THE PROBLEM>
Verbatim copy without images: repeat the records in full.
*** Opening of SOURCE MATERIAL ***
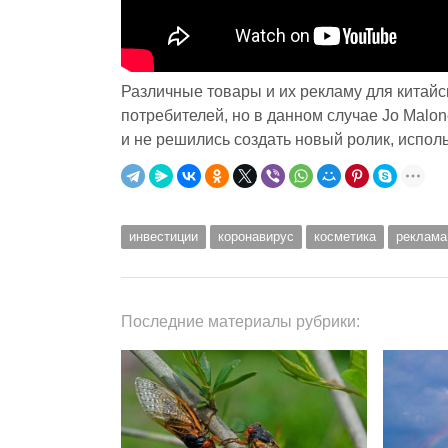
Различные товары и их рекламу для китайс
потребителей, но в данном случае Jo Malon
и не решились создать новый ролик, исполь
инвестиции
коронавирус
косметика
реклама
Последние материалы рубрики:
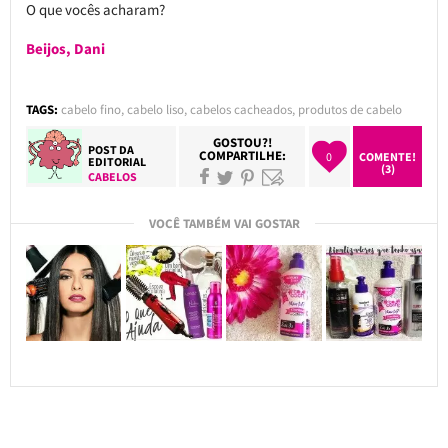
O que vocês acharam?
Beijos, Dani
TAGS:
cabelo fino
,
cabelo liso
,
cabelos cacheados
,
produtos de cabelo
GOSTOU?!
POST DA
COMPARTILHE:
0
COMENTE!
EDITORIAL
(3)
CABELOS
VOCÊ TAMBÉM VAI GOSTAR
*** Close of SOURCE MATERIAL ***
OUTPUT BELOW>
Различные товары и их рекламу для китайс
потребителей, но в данном случае Jo Malon
и не решились создать новый ролик, исполь
инвестиции
коронавирус
косметика
реклама
Последние материалы рубрики:
O que vocês acharam?
Beijos, Dani
TAGS:
cabelo fino
,
cabelo liso
,
cabelos cacheados
,
produtos de cabelo
GOSTOU?!
POST DA
COMPARTILHE:
0
COMENTE!
EDITORIAL
(3)
CABELOS
VOCÊ TAMBÉM VAI GOSTAR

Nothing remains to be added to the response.